James Murray tells a story for a small crowd at the ORL Salmon Arm branch on Saturday, Feb. 25.

Column: Searching for the right pair of socks

By James Murray, Observer contributor

If there is no such thing as a bargain, then it only follows that you get what you pay for.

Needless to say, over the years I have learned the significance of both adages the hard way. Which sort of brings me to my point. For several weeks now I have been looking for a good pair of hiking boots and, in the process of searching for the right boots, I’ve also found myself searching for the right outdoor socks.

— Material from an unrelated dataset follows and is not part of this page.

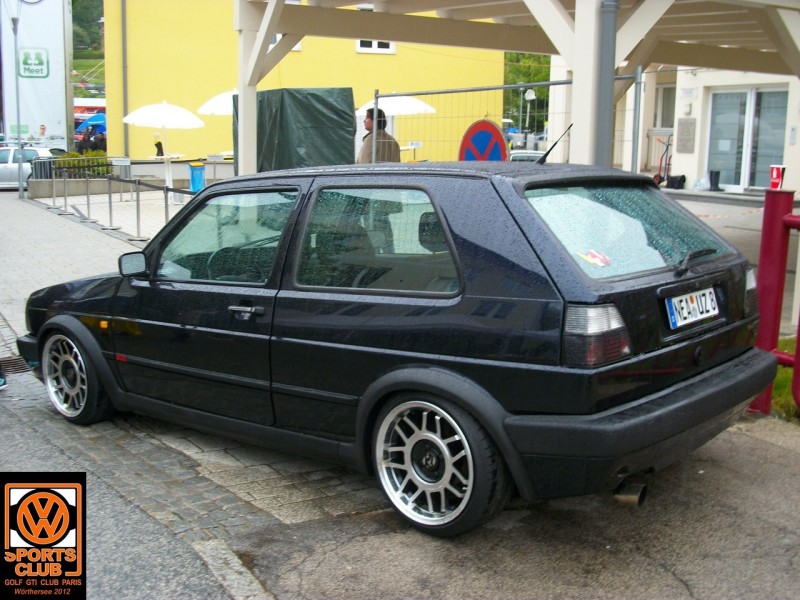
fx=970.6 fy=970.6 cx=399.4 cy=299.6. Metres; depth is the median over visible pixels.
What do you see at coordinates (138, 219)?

I learned a long time ago that a pair of good quality, comfortable, properly fitting pair of socks is probably one of the most important pieces of outdoor gear you can have when venturing into the wilds. Take my word for it, nothing can ruin a walk in the woods or an extended outdoor adventure more than blisters – and all for the want of a good pair of socks.

Over the last two decades, modern ‘sock technology’ has evolved to the point where one can now purchase a multitude of socks, made of both natural and synthetic materials, designed for various types of specific activities.

Having said that, wool still comprises a significant percentage (25 to 85 per cent) of the fabric used in making many of these socks. Most sock manufacturers list the percentage of materials used right on the packaging. Silk is another natural fibre commonly found in socks. Silk wicks moisture and provides a smooth feel, which also makes it ideal for outdoor walking wear.

Not all natural materials, however, are good fibres for socks. Avoid socks containing large quantities of cotton as it is a poor insulator and retains moisture. The latter trait is what leads to hotspots (friction areas on your feet) when you’re walking that can ultimately lead to blistering. Cotton socks are a recipe for disaster.

More often than not, synthetic fibres and materials are added to enhance a sock’s comfort, as well as increase insulation, moisture-wicking ability and cushioning. Some of the more common synthetic fibres used in socks are polyester, which has both moisture wicking and quick-drying properties; acrylics, which provide good insulation, feel soft next to the skin and wick moisture well; and nylon, which gives elasticity as well as strength to socks.

When selecting socks, a good rule of thumb is to match the weight of the sock to the type of walking/hiking you will be doing and the weight of your walking shoe or hiking boot.

For example, a lightweight sock will compliment lighter walking shoes on easy trails for a few hours of walking or hiking. Harder trail types require mid-weight socks, while heavy socks are what’s wanted for rough and difficult terrain when hiking for several hours.

When buying a pair of socks, look for extra cushioning in the areas where your feet tend to get sore such as the heel or toe. If your feet rub against the tongue of your boot, causing discomfort, look for extra padding on the instep of a sock. Matching socks and boots can also reduce the chance of twisting an ankle.

Quite simply, you only get what you pay for when it comes to walking/hiking/outdoor socks.

They can be expensive though. Specialized outdoor activity socks can run anywhere from $20 to $50 and up. I know that a pair of good quality, well-knitted, comfortable, properly fitting socks made of alpaca wool will run me at least $30 or more, but the way I look at it, either I pay the price now for the right socks or I pay the price later by having to cope with blisters.

Having said all this about high end, high quality outdoor socks, there are some socks that you can get by with that cost less. I have a thing for plush, high bulk yarn socks. You know the ones that feel like they have a soft fleece inside.

They cost about $10 a pair and are absolutely amazing to walk in when they are new. The problem is the plush feeling doesn’t last all that long and they wear out in a short amount of time. After that they are garbage. There are no bargains.

All I know for sure is that I’ve had to save up for new boots, which will probably cost a couple of hundred dollars if not more, so I don’t really see any point in scrimping when it comes to the socks.